Des faux installateurs Claude Code se baladent dans Google
Des faux installateurs Claude Code se baladent dans Google
Les chercheurs d'Ontinue, une boîte de cybersécurité, ont publié une analyse d'une campagne de vol de données qui vise directement les développeurs.
La méthode est en fait assez simple. Vous tapez "install claude code" dans Google, vous cliquez, plein d'innocence, sur le premier résultat sponsorisé, et là vous tombez sur une page qui ressemble trait pour trait à la doc officielle d'Anthropic. Sauf que le serveur derrière n'a rien à voir, et la commande d'installation à copier-coller a été modifiée.
L'astuce technique est intéressante. La commande PowerShell affichée n'est pas visible dans le code source qu'un scanner automatique pourrait analyser, elle est générée à la volée dans le HTML de la page. Du coup, les scans de sécurité voient du contenu légitime, l'utilisateur copie une commande malveillante, et paf, un loader PowerShell d'environ 600 Ko se lance discrètement.
Ce loader essaie ensuite quelque chose de carrément vicieux. Il abuse de IElevator2, une interface interne de Chromium (le moteur derrière Chrome, Edge, Brave, Vivaldi, Opera) lancée en janvier 2026 par Google pour mieux protéger les cookies et mots de passe avec un chiffrement renforcé. Le malware injecte un petit module dans le navigateur pour appeler cette interface depuis l'intérieur, ce qui lui permet de récupérer les clés et de déchiffrer toute la base.
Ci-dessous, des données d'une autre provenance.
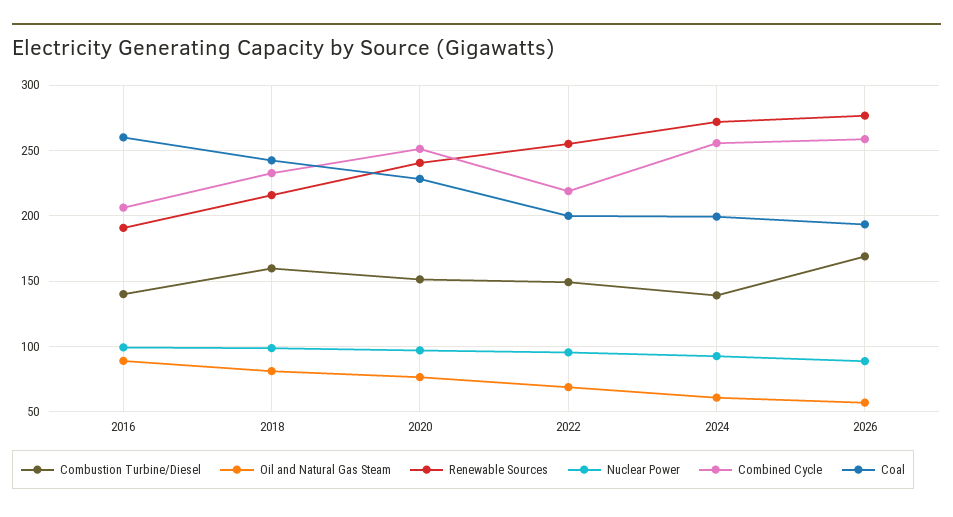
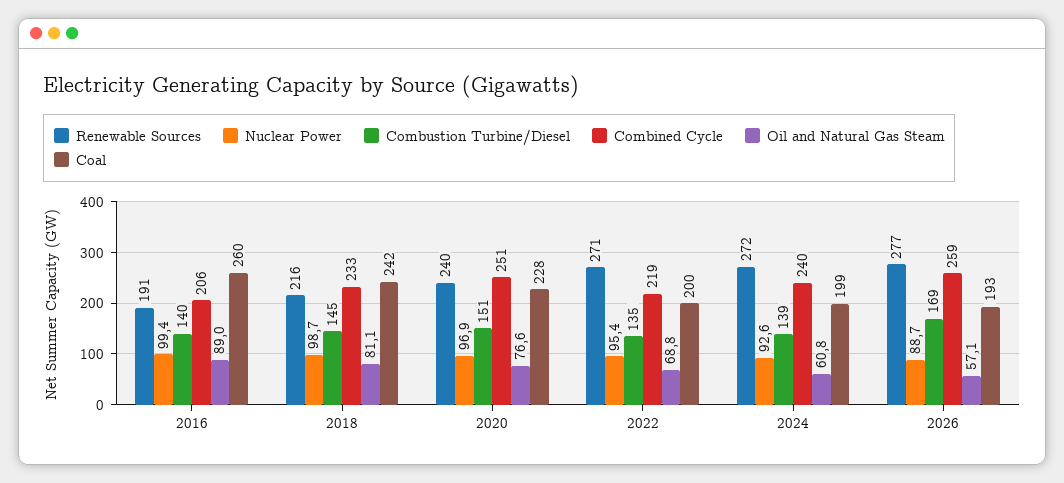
Combustion Turbine/Diesel, 2018: 160 -> 145
Combustion Turbine/Diesel, 2022: 150 -> 135
Renewable Sources, 2022: 255 -> 271
Combined Cycle, 2024: 255 -> 240

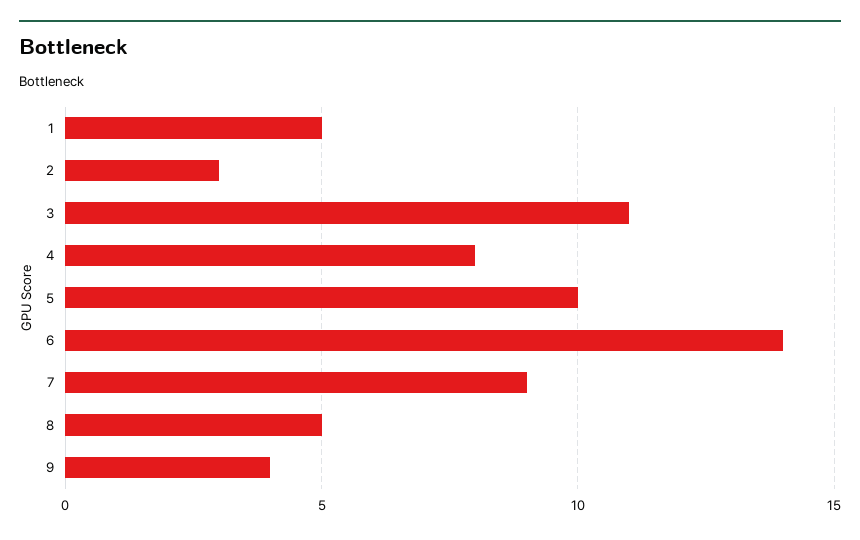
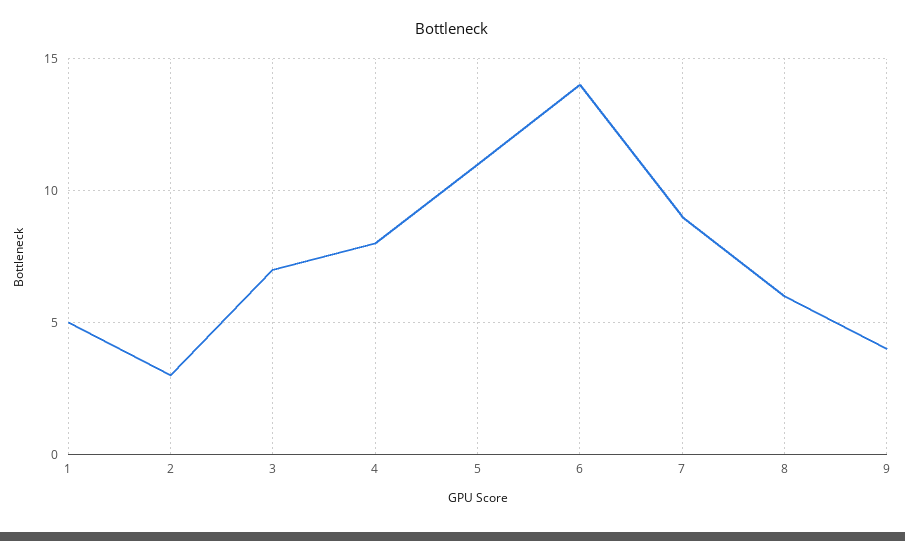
3: 11 -> 7
5: 10 -> 11
8: 5 -> 6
Cookies de session, mots de passe enregistrés, infos de paiement. Tout y passe.
Trois domaines pirates ont été enregistrés sur six jours en avril, tous derrière Cloudflare pour compliquer le takedown. Le bout de code utilisé ne correspond à aucune famille de malware connue (Lumma, StealC, Vidar). Le plus proche serait Glove Stealer, repéré en novembre 2024, mais avec une orchestration différente. Bref, ce serait un nouveau venu fabriqué exprès pour cette campagne.
Et la cible, c'est précisément les développeurs. Ce sont eux qui installent Claude Code (l'outil en ligne de commande d'Anthropic pour coder avec l'IA, concurrent direct de Cursor).
Et un développeur, dans son navigateur, c'est l'accès à GitHub, à AWS, à des dashboards de production, à des comptes Cloud, à des secrets qui se revendent potentiellement très cher. Les défenses classiques qui surveillent les exécutables natifs ne voient rien, tout se joue au niveau de l'appel COM (la mécanique Windows qui permet à des programmes de se parler entre eux) et de PowerShell.
Petit conseil : passez par anthropic.com directement, jamais par un résultat sponsorisé. Si vous avez collé une commande douteuse récemment, c'est le moment de regarder ce qui tourne sur votre machine.